Take note: This is the first time we’ve seen fit to reference the terms “epistemology,” “Talking Heads,” and “surrogate decision-making process” in a single CommLog post...
From time to time, we encounter small groups of executives sitting at a conference table, with a laptop and an LCD projector, developing a PowerPoint presentation. They aren’t developing a presentation to communicate the results of a planning and decision-making process that they’ve already completed. Instead, the act of developing and refining a PowerPoint presentation has become their surrogate planning and decision-making process. They’re trying to “kill two birds with one stone” by simultaneously crafting decisions and the vehicle for communicating those decisions. This approach is especially common in IT organizations, and theoretically, it has merits; in particular, it shows that the executives involved in the planning and decision-making process are thoughtfully anticipating the eventual need to communicate their plans and decisions. But in practice, the need to accurately capture the nuances and details of the planning and decision-making process too often produces a dense PowerPoint presentation that makes a lousy communication vehicle. Also of concern: Adopting PowerPoint as a surrogate planning and decision-making tool, a use for which PowerPoint was not designed, will in many cases constrain the quality of the plans and decisions produced. An unlikely source, former Talking Heads frontman David Byrne, has elaborated this point in his recent book, E.E.E.I. (Envisioning Emotional Epistemological Information).
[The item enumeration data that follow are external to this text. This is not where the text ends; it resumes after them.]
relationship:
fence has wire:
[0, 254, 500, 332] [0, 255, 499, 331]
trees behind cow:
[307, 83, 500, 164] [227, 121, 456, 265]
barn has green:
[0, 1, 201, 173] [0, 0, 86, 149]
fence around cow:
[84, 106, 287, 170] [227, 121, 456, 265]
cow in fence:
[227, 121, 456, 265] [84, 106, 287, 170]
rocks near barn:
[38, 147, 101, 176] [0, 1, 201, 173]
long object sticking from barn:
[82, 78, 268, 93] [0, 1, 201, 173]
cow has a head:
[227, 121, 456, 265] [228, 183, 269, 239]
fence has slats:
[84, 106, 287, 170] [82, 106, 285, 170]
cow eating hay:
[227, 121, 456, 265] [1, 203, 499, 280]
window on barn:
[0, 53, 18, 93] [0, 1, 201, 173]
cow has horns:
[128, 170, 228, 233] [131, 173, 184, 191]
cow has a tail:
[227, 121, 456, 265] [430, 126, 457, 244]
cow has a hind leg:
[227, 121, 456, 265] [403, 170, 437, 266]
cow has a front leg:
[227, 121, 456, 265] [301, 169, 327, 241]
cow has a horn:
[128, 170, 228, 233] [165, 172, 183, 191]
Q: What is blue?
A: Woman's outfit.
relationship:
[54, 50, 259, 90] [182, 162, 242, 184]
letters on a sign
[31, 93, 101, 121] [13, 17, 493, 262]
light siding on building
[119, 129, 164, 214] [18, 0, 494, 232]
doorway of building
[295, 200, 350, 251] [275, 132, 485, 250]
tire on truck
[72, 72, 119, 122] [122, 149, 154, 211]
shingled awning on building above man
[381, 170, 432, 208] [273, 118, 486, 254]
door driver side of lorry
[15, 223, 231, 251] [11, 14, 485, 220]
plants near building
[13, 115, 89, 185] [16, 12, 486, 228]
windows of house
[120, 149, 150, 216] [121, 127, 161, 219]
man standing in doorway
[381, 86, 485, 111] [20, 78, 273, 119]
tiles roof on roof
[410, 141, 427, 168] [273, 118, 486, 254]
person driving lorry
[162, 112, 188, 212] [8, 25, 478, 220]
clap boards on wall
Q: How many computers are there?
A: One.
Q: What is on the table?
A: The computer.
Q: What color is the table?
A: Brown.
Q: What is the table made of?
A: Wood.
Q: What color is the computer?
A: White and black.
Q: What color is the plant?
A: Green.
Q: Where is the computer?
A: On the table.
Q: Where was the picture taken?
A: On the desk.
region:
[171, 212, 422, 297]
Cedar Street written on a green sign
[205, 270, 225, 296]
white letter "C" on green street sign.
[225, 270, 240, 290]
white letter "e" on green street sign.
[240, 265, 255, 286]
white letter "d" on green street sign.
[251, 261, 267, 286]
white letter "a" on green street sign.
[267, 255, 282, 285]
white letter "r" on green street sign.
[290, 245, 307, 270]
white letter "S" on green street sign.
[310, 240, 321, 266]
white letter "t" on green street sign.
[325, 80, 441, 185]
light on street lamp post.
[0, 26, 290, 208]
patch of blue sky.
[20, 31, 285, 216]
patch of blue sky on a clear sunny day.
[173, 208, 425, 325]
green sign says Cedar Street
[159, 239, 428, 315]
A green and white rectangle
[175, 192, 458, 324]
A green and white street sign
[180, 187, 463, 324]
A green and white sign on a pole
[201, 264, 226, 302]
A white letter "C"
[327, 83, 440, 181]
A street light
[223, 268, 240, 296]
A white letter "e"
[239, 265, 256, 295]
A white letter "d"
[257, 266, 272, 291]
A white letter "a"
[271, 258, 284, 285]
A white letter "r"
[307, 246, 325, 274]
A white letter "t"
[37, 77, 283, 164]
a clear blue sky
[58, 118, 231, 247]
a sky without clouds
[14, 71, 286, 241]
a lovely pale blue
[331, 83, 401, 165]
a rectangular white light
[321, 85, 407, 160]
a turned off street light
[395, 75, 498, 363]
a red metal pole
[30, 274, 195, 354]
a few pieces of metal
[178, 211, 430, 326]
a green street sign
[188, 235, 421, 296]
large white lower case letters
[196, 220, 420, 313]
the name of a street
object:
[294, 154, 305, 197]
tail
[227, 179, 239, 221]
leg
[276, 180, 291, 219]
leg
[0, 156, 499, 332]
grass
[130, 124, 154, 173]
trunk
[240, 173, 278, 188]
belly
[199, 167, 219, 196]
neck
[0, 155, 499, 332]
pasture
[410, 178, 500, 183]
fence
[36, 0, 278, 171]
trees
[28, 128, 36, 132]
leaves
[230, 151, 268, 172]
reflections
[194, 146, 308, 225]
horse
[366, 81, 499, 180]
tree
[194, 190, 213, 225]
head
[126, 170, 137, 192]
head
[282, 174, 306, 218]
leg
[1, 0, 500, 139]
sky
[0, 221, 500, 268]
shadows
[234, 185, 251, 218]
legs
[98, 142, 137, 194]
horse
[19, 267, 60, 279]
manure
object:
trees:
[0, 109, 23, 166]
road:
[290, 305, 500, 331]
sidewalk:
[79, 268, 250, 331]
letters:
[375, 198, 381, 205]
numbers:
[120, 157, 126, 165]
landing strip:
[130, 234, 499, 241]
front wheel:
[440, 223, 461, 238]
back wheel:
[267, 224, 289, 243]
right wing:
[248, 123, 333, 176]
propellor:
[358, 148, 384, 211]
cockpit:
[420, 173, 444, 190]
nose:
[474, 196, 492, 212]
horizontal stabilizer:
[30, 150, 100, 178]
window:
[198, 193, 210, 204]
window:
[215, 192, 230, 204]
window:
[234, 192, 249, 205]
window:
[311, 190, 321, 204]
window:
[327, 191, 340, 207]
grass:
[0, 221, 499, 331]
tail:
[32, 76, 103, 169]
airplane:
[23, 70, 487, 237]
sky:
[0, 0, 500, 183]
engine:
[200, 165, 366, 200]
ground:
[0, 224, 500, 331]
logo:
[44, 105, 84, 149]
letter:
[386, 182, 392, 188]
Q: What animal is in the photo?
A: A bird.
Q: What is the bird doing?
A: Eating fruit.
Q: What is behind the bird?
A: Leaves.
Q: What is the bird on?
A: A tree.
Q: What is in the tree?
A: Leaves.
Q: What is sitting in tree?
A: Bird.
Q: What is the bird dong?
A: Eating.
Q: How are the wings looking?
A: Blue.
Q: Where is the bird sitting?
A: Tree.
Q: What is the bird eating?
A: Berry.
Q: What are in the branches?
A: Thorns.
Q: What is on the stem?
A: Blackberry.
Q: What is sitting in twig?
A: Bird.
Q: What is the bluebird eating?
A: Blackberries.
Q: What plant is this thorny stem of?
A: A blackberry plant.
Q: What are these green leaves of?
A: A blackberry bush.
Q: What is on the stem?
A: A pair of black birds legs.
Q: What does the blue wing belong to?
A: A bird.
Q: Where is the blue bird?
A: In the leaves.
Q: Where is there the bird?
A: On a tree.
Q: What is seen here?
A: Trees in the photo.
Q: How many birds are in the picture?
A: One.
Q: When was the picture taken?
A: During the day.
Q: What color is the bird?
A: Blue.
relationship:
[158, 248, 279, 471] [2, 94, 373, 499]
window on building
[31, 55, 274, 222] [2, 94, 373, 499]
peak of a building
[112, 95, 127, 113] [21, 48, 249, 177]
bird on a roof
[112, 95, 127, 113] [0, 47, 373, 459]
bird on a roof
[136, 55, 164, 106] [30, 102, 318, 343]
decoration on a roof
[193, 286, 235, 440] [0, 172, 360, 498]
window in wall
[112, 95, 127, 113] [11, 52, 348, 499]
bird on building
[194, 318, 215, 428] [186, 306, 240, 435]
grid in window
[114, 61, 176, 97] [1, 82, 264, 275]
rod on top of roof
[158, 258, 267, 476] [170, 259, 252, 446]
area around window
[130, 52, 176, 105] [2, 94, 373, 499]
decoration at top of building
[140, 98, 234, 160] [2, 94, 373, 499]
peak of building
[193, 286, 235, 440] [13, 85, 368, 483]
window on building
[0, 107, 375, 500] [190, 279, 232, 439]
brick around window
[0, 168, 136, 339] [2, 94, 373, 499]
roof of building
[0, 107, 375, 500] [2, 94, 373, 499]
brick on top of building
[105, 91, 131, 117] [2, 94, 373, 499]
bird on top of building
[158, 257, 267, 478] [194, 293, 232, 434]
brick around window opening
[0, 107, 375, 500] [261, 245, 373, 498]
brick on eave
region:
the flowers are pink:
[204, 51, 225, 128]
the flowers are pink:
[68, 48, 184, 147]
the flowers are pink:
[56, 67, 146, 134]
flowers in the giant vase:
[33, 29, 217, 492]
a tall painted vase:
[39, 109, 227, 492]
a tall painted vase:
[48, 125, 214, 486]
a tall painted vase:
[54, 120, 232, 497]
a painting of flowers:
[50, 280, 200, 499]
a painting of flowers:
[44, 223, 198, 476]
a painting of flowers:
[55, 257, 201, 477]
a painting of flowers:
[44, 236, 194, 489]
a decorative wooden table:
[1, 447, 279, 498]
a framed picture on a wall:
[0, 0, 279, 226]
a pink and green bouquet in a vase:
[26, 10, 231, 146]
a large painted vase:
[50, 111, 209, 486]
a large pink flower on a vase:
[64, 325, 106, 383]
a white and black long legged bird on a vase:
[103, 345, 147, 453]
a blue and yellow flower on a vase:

Here are excerpts from a recent Newsweek interview:
You mention in the book that, for as much as it looks like an inanimate neutral thing, the PowerPoint software is not a neutral tool. How is it biased? Well, neither is any piece of software or operating system. They all make assumptions about what you want to do with them and what kind of use you’re going to put them to, and therefore how you lead your life and what’s important to you. And it comes down to really simple things. Like in address books, it has a slot for your parents and your house and your spouse. That makes assumptions about how you live--and most of them are absolutely true--but what I’m talking about is stuff that’s not visible. It’s about how the architecture of the software makes assumptions about how you do things. This is going to sound high-falutin’, but it’s in the same way that Wittgenstein would say that the limits of our thought are the limits of our language. What we can say, what we can verbalize or write, determines what we can think. … I think there’s a lot of people in the IT community who actually will get this, not only because they work with PowerPoint, but because the whole idea that you work with programs and applications and software and it guides you in a certain kind of thinking.